**Job item**
State how many lines of the items below contain the string "minus". Give only the number.

**Material provided**
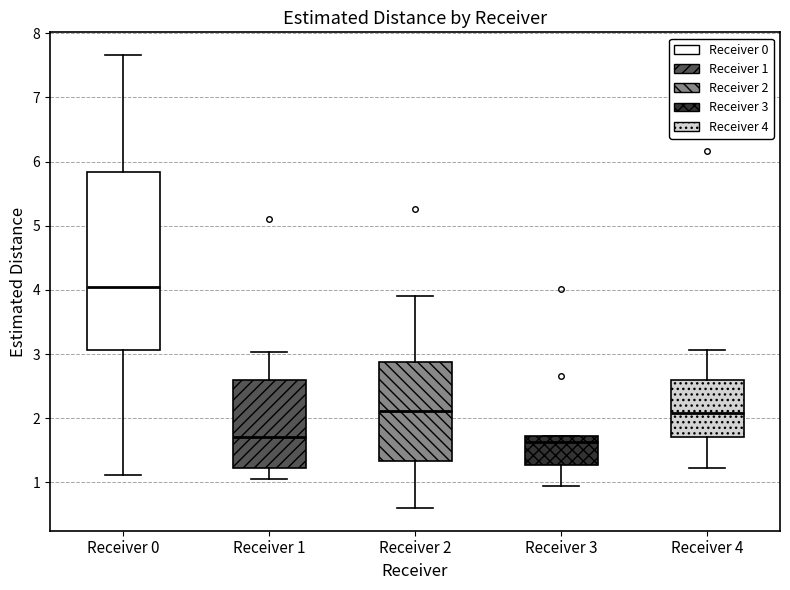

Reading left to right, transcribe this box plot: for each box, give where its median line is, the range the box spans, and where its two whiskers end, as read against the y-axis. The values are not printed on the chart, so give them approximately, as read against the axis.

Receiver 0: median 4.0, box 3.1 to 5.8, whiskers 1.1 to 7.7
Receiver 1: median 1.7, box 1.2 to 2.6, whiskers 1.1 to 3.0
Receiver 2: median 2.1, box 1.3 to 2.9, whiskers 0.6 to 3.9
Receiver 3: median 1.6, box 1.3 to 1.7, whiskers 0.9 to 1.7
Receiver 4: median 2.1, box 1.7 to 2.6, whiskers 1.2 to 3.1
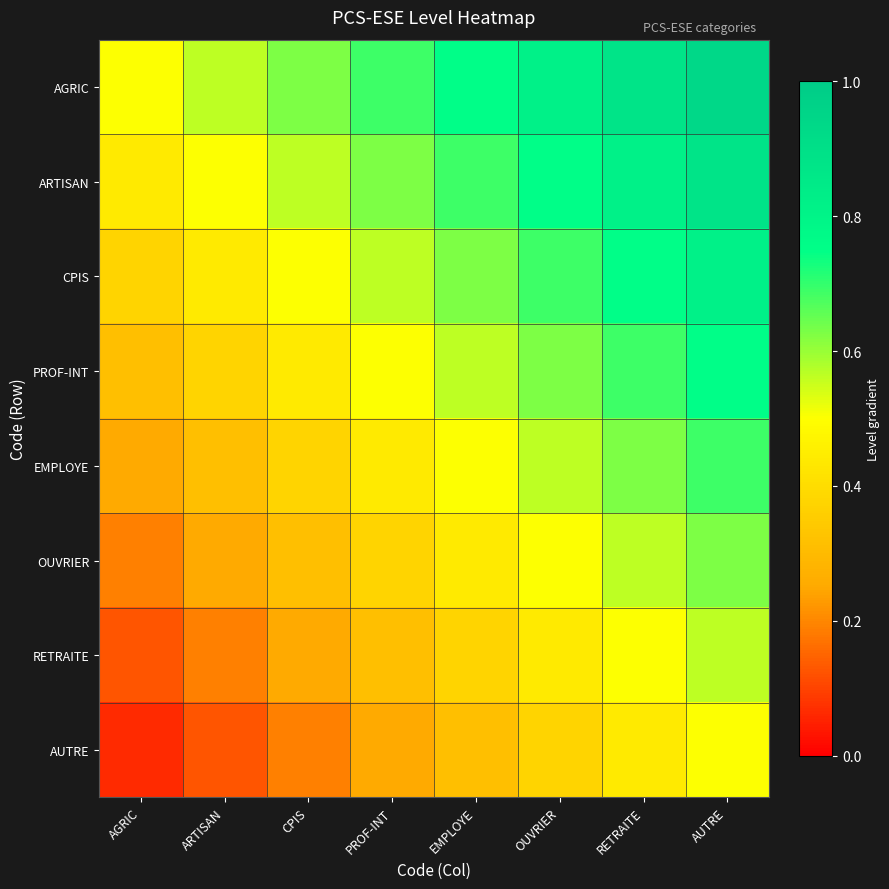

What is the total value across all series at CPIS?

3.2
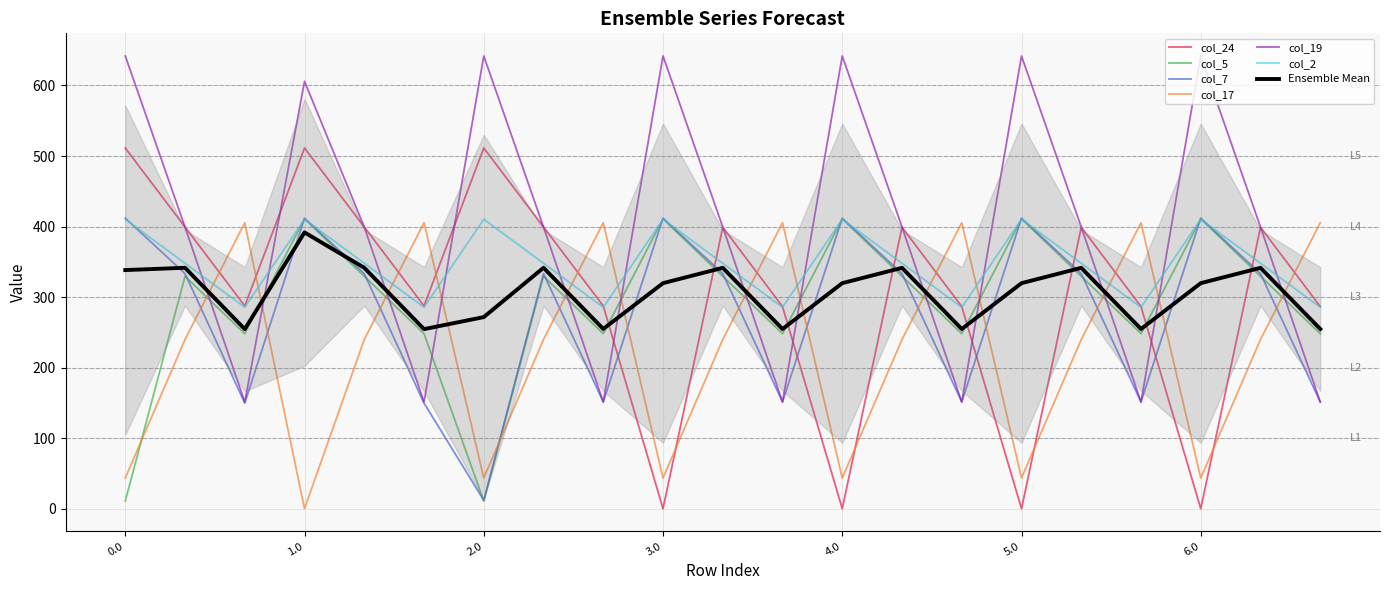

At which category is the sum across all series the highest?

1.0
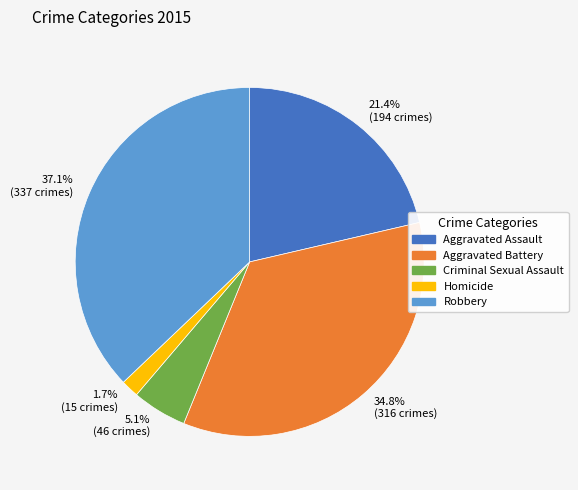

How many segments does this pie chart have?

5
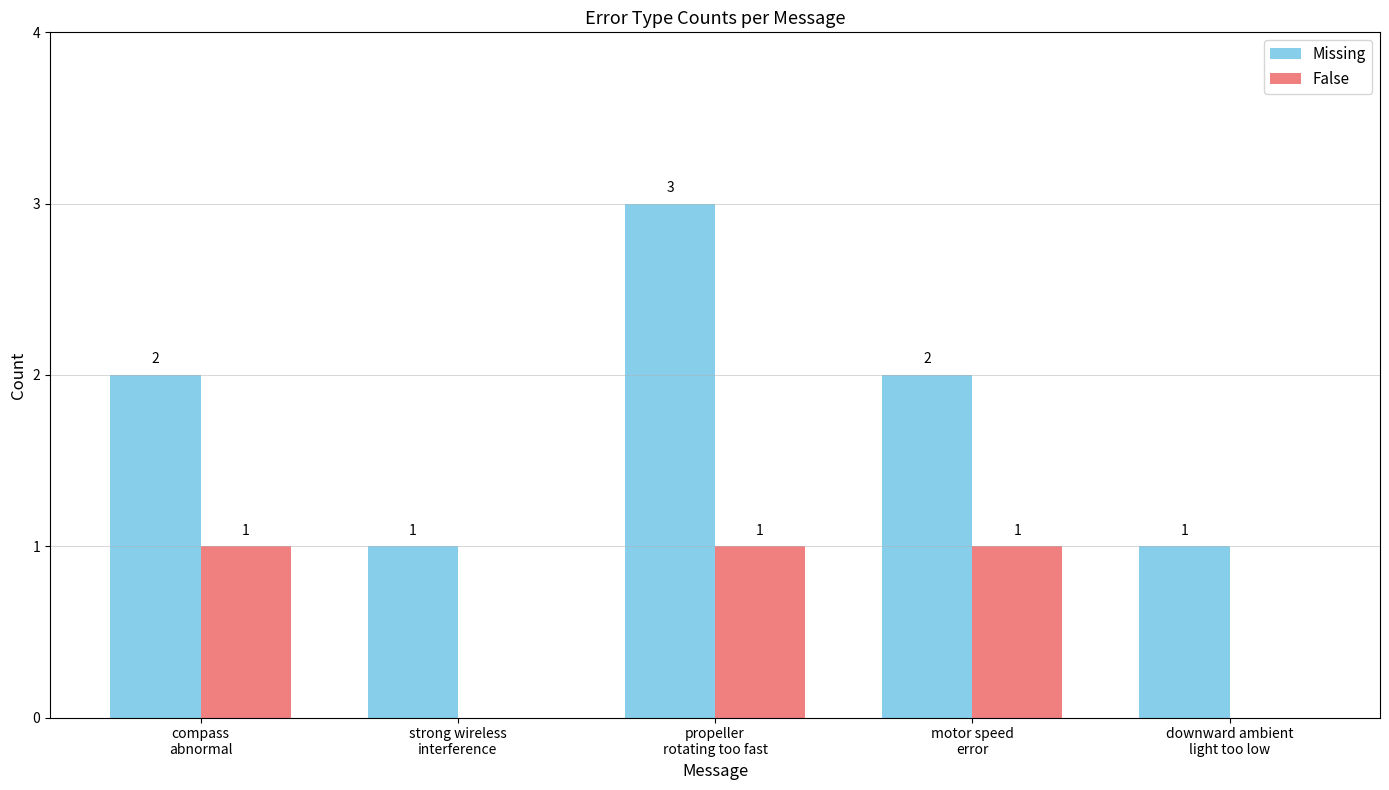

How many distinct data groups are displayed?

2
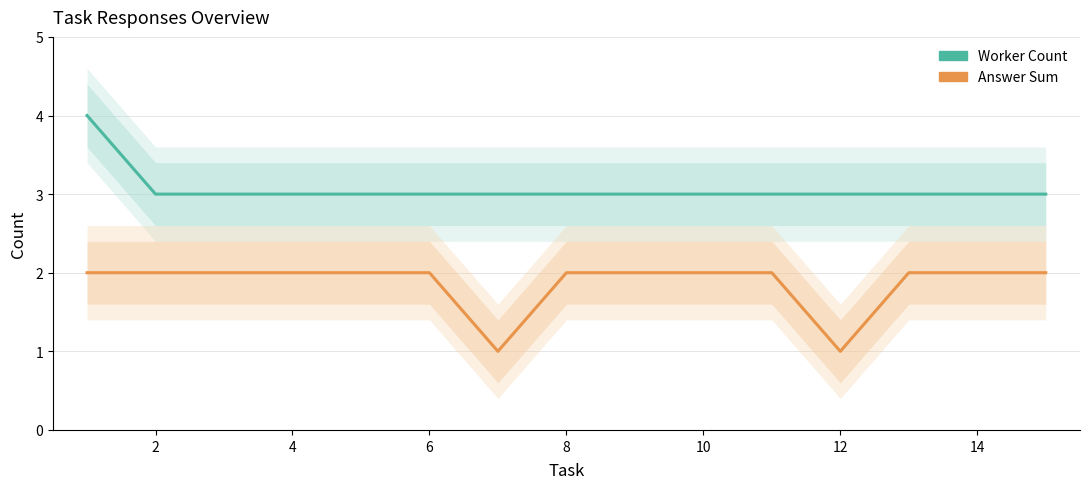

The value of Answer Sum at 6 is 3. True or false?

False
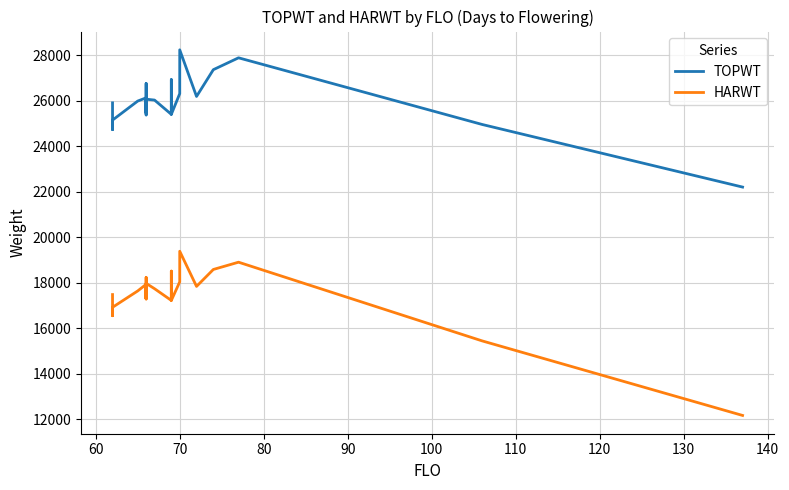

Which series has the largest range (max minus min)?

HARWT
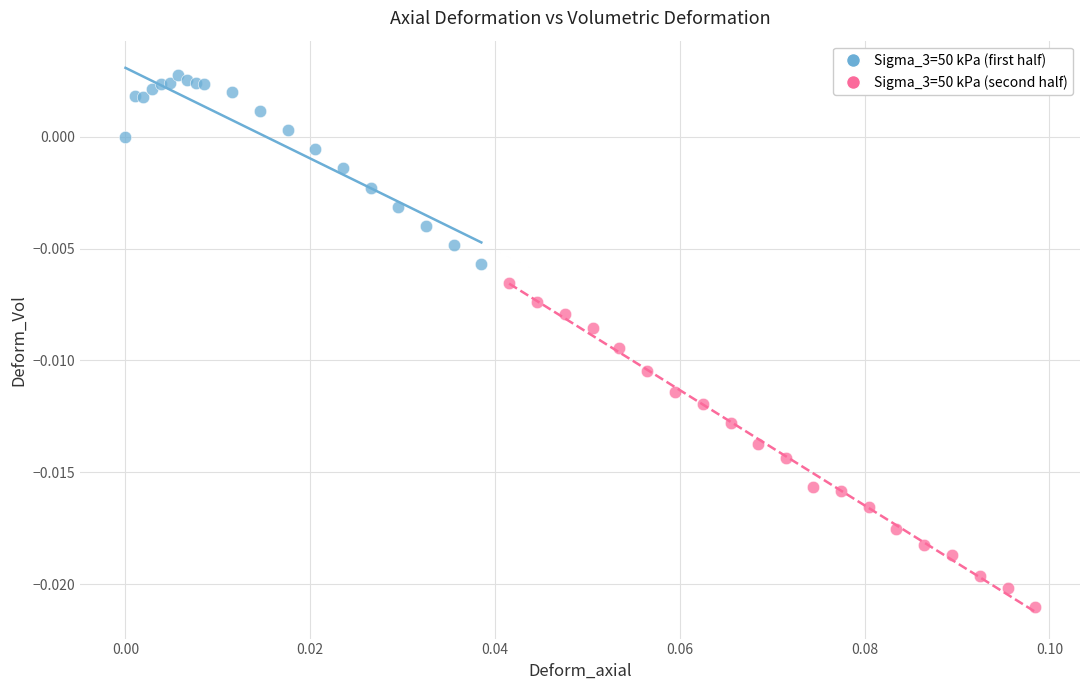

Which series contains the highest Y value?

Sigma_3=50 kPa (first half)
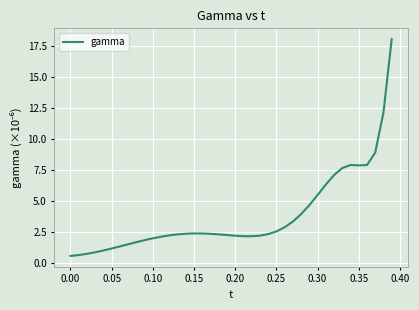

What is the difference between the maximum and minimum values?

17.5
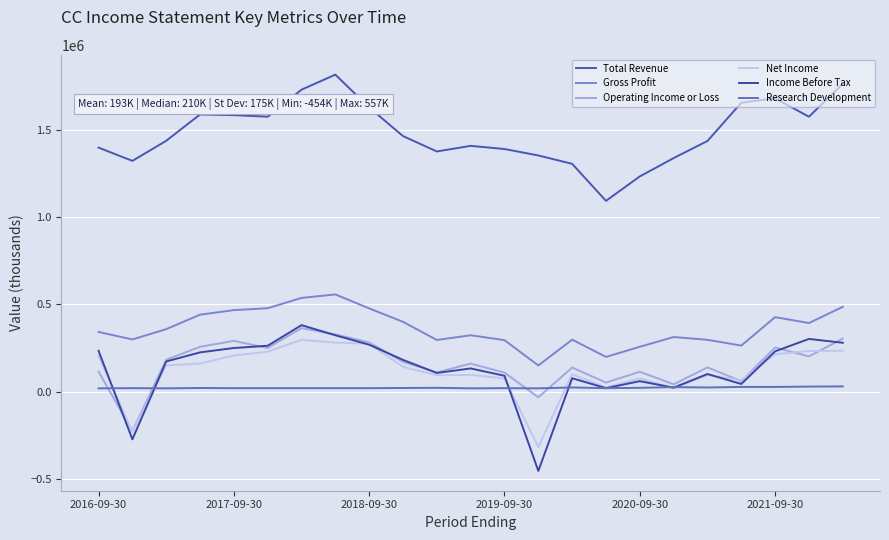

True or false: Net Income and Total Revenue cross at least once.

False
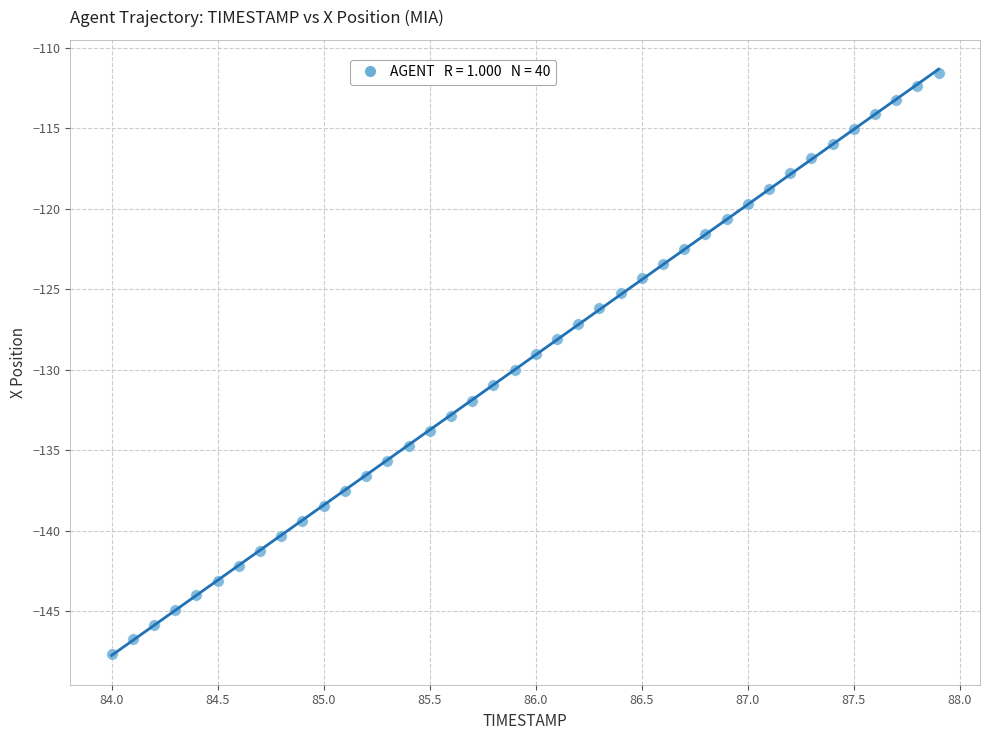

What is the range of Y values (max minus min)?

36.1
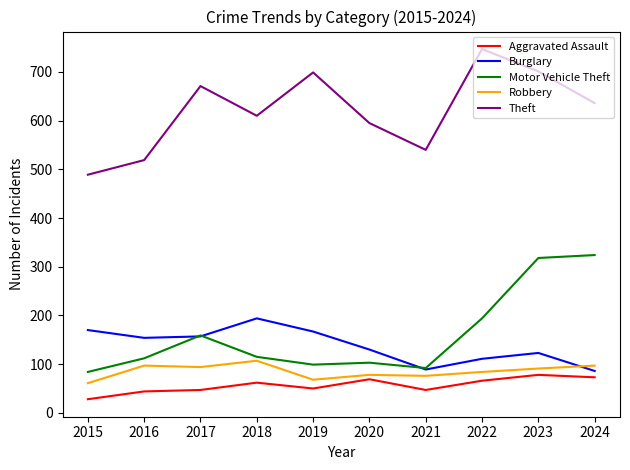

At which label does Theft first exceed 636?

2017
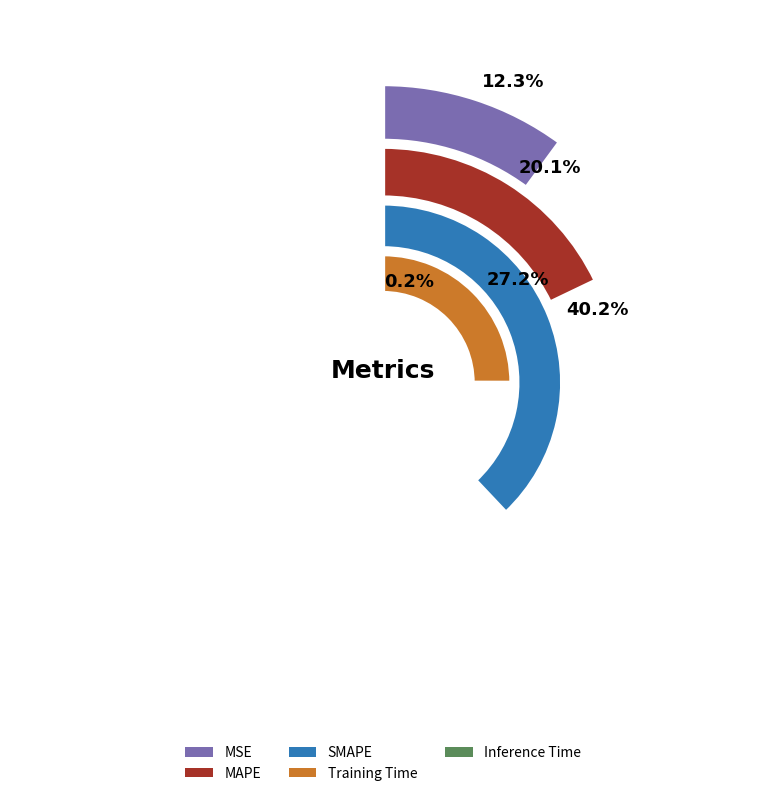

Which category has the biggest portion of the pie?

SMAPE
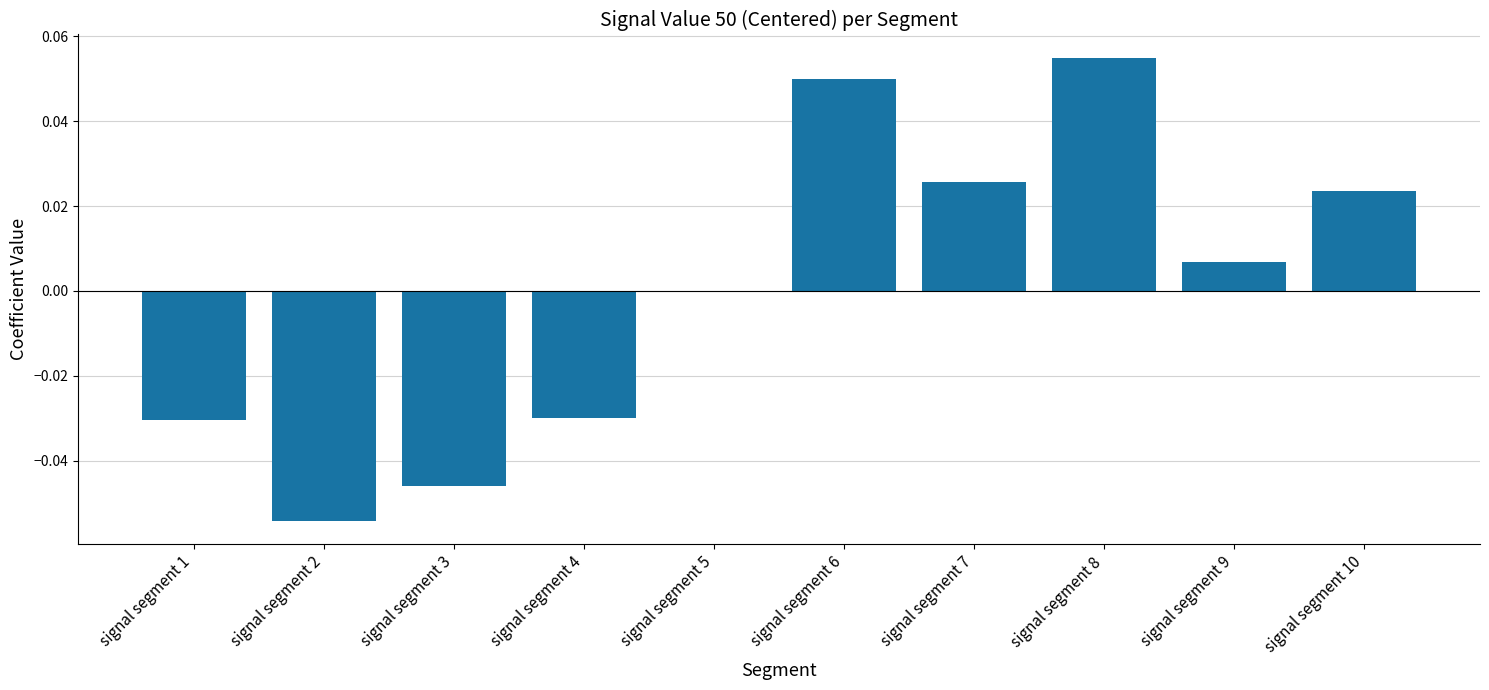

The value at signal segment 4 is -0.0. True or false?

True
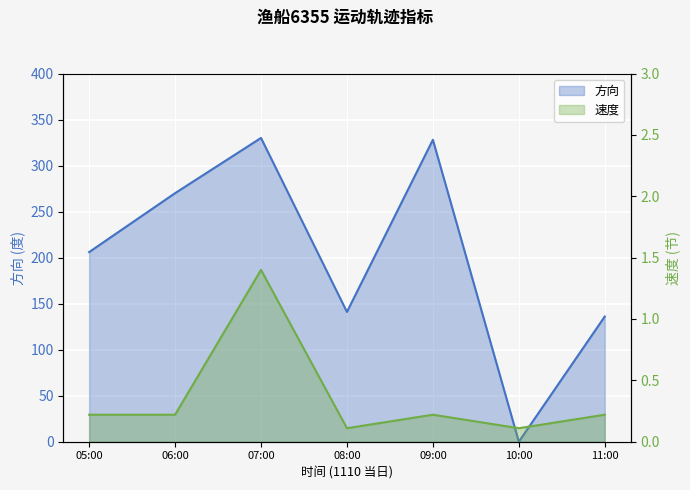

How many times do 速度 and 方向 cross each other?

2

**The answer**
2